• WORK REQUIRED: Print out all of the records exactly; no picture belongs in the result.
___
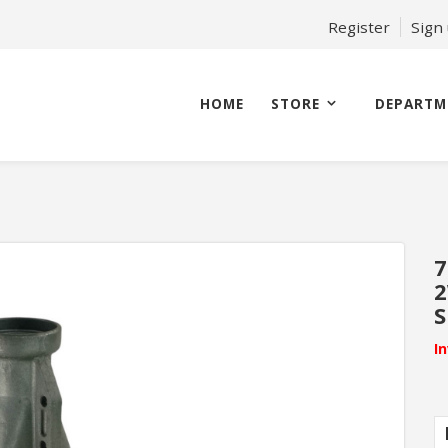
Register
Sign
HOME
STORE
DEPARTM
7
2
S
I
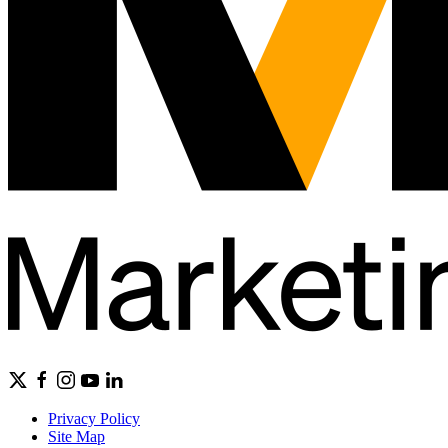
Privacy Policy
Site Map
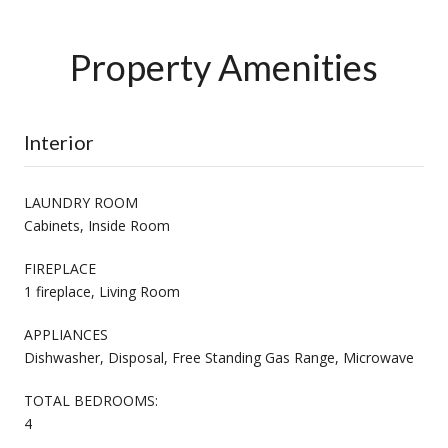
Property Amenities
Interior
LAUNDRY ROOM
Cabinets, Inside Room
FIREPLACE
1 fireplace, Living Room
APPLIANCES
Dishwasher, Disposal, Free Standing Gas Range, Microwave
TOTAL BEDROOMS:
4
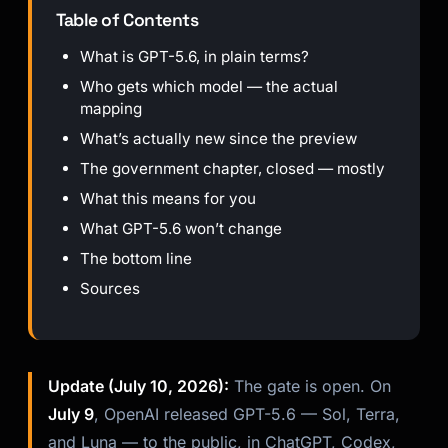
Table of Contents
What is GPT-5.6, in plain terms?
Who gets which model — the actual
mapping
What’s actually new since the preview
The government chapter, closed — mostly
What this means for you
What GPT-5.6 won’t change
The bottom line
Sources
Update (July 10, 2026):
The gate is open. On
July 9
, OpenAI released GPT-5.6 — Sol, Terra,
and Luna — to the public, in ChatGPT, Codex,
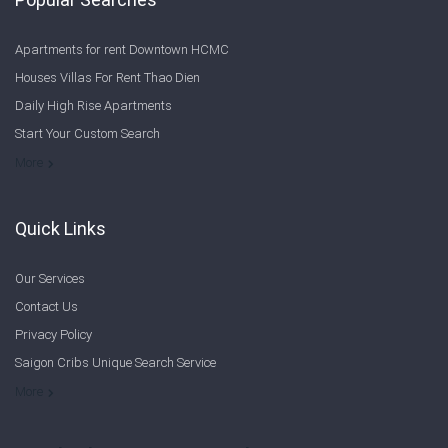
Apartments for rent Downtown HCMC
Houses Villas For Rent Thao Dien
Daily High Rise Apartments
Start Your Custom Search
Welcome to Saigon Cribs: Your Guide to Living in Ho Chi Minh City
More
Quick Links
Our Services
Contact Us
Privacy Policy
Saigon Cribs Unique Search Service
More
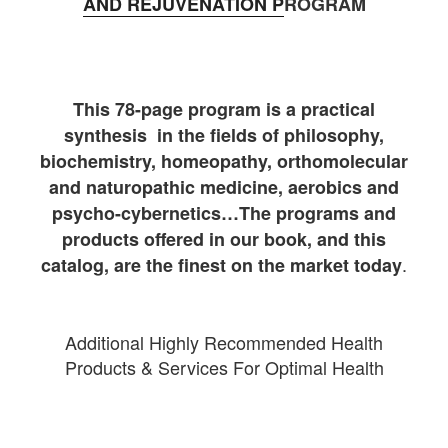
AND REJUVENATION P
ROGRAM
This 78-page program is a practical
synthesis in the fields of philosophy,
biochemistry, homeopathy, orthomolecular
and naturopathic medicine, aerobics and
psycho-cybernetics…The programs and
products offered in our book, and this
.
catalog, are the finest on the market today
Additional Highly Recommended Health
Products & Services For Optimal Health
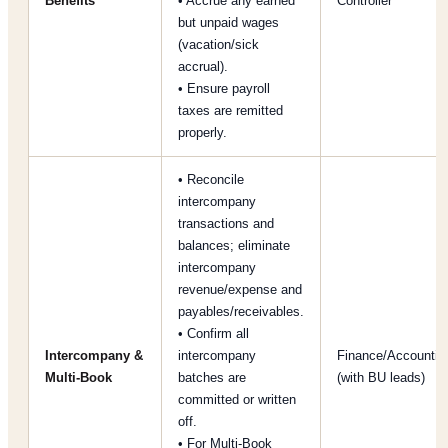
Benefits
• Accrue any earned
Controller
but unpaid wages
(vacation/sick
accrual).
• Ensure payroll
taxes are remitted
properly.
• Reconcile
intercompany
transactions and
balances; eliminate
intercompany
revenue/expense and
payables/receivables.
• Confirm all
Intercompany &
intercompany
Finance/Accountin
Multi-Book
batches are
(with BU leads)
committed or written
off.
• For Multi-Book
___
• ANSWER SPACE:
Register
Sign
HOME
STORE
DEPARTM
7
2
S
I
Privacy Policy
Site Map
Property Amenities
Interior
LAUNDRY ROOM
Cabinets, Inside Room
FIREPLACE
1 fireplace, Living Room
APPLIANCES
Dishwasher, Disposal, Free Standing Gas Range, Microwave
TOTAL BEDROOMS:
4
Table of Contents
What is GPT-5.6, in plain terms?
Who gets which model — the actual
mapping
What’s actually new since the preview
The government chapter, closed — mostly
What this means for you
What GPT-5.6 won’t change
The bottom line
Sources
Update (July 10, 2026):
The gate is open. On
July 9
, OpenAI released GPT-5.6 — Sol, Terra,
and Luna — to the public, in ChatGPT, Codex,
Apartments for rent Downtown HCMC
Houses Villas For Rent Thao Dien
Daily High Rise Apartments
Start Your Custom Search
Welcome to Saigon Cribs: Your Guide to Living in Ho Chi Minh City
More
Quick Links
Our Services
Contact Us
Privacy Policy
Saigon Cribs Unique Search Service
More
AND REJUVENATION P
ROGRAM
This 78-page program is a practical
synthesis in the fields of philosophy,
biochemistry, homeopathy, orthomolecular
and naturopathic medicine, aerobics and
psycho-cybernetics…The programs and
products offered in our book, and this
.
catalog, are the finest on the market today
Additional Highly Recommended Health
Products & Services For Optimal Health
Benefits
• Accrue any earned
Controller
but unpaid wages
(vacation/sick
accrual).
• Ensure payroll
taxes are remitted
properly.
• Reconcile
intercompany
transactions and
balances; eliminate
intercompany
revenue/expense and
payables/receivables.
• Confirm all
Intercompany &
intercompany
Finance/Accountin
Multi-Book
batches are
(with BU leads)
committed or written
off.
• For Multi-Book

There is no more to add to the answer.